When WTOP radio reporter Mark Seagraves asked Gov. Tim Kaine yesterday if the Dulles Rail project is dead, Virginia’s chief executive confidently responded that “it is not.” He acknowledged, however, that “we got some troubling news from the Federal Transit Administration (FTA), concerns about funding and some other concerns, but we feel like we can answer them, particularly the funding.” But as important as funding is, those “other concerns” represent a much bigger problem: The Metropolitan Washington Airport Authority (MWAA), which is managing the Dulles Rail project, has yet to address a lengthy list of design and technical problems that Metro says must be fixed before it will accept the finished 23-mile rail extension. Of greater concern, Metro warns that once the project “is in final design, it may be too late to start resolving these issues.” So even if money poured from the heavens, the Dulles Rail project could be orphaned at birth and then cost billions more to make it acceptable to Metro for adoption.
As William Flook reports in today’s Examiner, John D. Thomas, director of Metro’s major capital projects warned Dulles Rail project director Charles “Sam” Carnaggio in a Jan. 16 letter that MWAA’s failure to address dozens of technical problems — many dealing with power sources at the heart of the project — suggests “that MWAA is not interested in [their] timely resolution.” Kaine knew about this serious intra-agency dispute because FTA Administrator James Simpson described it in a Jan. 24 letter, saying federal officials are “concerned about potential conflicts between MWAA, as the sponsor and constructor, and [Metro], as the ultimate owner-operator and the authority on technical standards for the project.” Simpson warned Kaine that FTA has previously seen firsthand how such conflicts in other transit projects — i.e., Boston’s Big Dig — increase “risks of cost escalation and schedule delays.” Kaine’s failure to tell WTOP’s large listening audience about this problem is yet another example of the official double talk that has characterized the Dulles Rail project from the beginning.

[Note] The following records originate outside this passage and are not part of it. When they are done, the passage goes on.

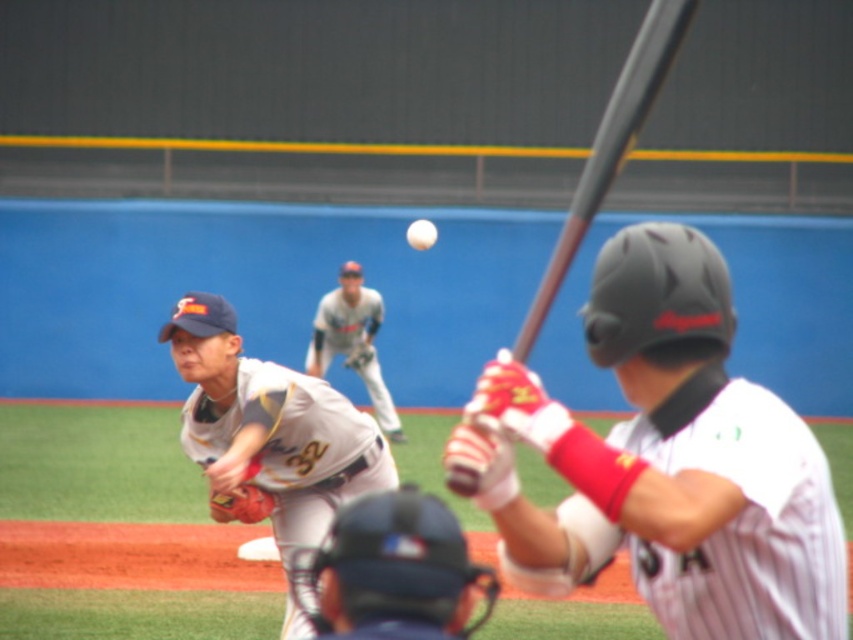
Question: Which point is farther to the camera?

Choices:
 (A) white matte helmet at upper center
 (B) brown leather glove at center
 (C) white jersey at center
 (D) gray matte bat at upper center

Answer: (B)

Question: Does dark blue helmet at center have a smaller size compared to gray matte bat at upper center?

Choices:
 (A) yes
 (B) no

Answer: (A)

Question: Which object is positioned closest to the white uniform at center?

Choices:
 (A) brown leather glove at center
 (B) brown leather glove at lower left

Answer: (B)

Question: Which object is farther from the camera taking this photo?

Choices:
 (A) white matte helmet at upper center
 (B) gray matte bat at upper center

Answer: (A)

Question: Is dark blue helmet at center bigger than white matte baseball at center?

Choices:
 (A) yes
 (B) no

Answer: (B)

Question: Is the position of dark blue helmet at center less distant than that of brown leather glove at lower left?

Choices:
 (A) yes
 (B) no

Answer: (A)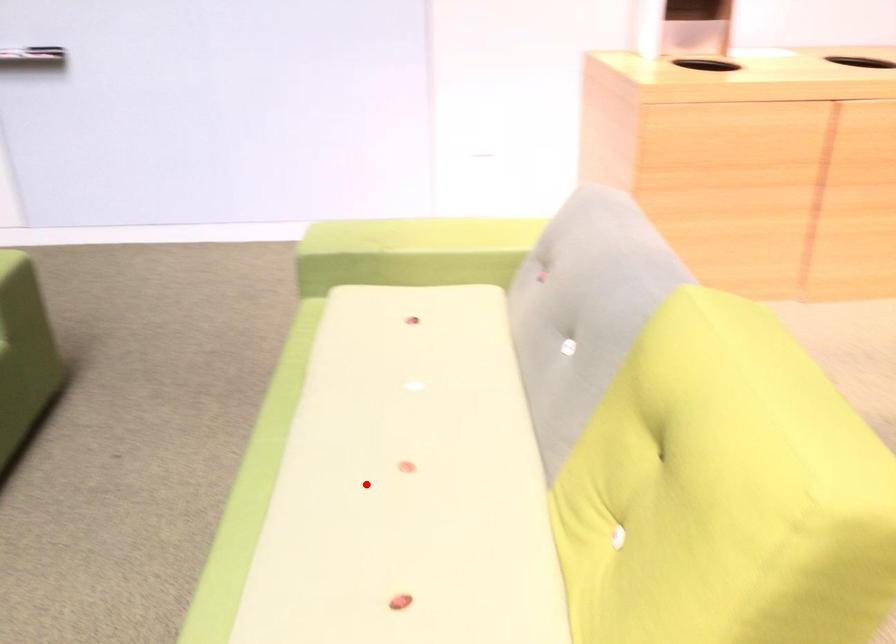
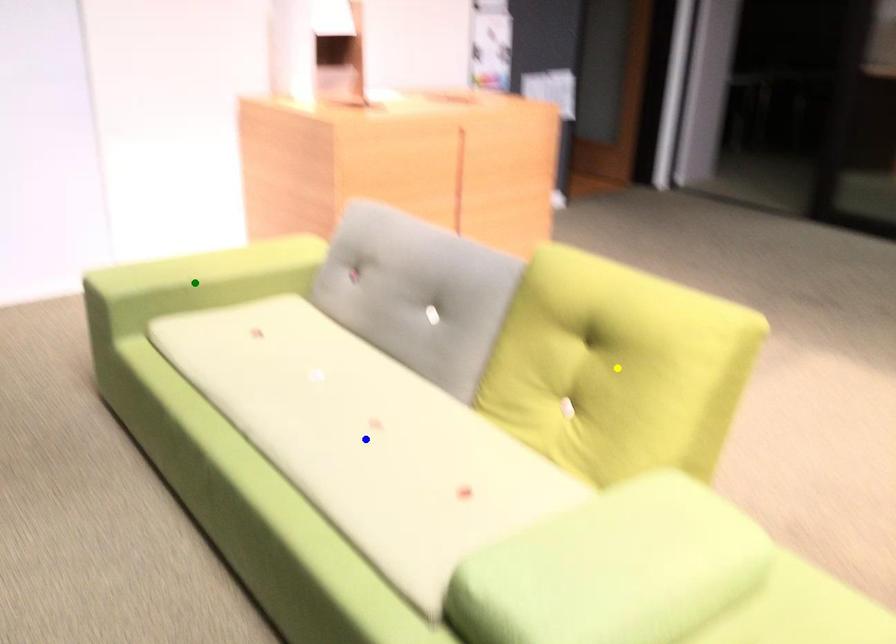
Question: I am providing you with two images of the same scene from different viewpoints. A red point is marked on the first image. You are given multiple points on the second image. Can you choose the point in image 2 that corresponds to the point in image 1?

Choices:
 (A) blue point
 (B) green point
 (C) yellow point

Answer: (A)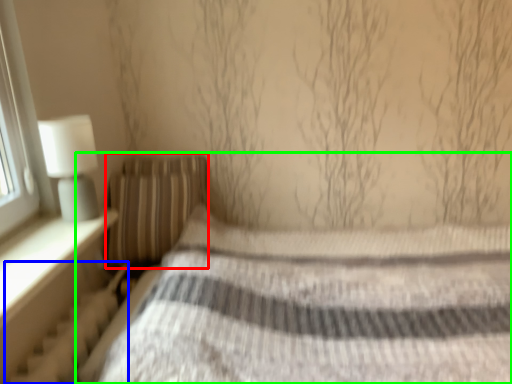
Question: Which object is the farthest from pillow (highlighted by a red box)? Choose among these: radiator (highlighted by a blue box) or bed (highlighted by a green box).

Choices:
 (A) radiator
 (B) bed

Answer: (B)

Fairfax County Supervisor Gerald Connollyhas contributed his share of double talk. It’s clearly time to take another look at bus rapid transit (BRT). But Connolly disingenuously said Monday that BRT has been “looked at thoroughly.” Actually, Fairfax County was eligible for a federal New Starts demonstration BRT project in 1999 that would have paid 90 percent of the cost of extending BRT from the West Falls Church Metro station to Dulles Airport. But special interests in Tysons Corner and their friends in state and local government hijacked that effort and morphed it into Dulles Rail. Had they accepted federal funding then, passengers would be riding BRT to and from the airport today.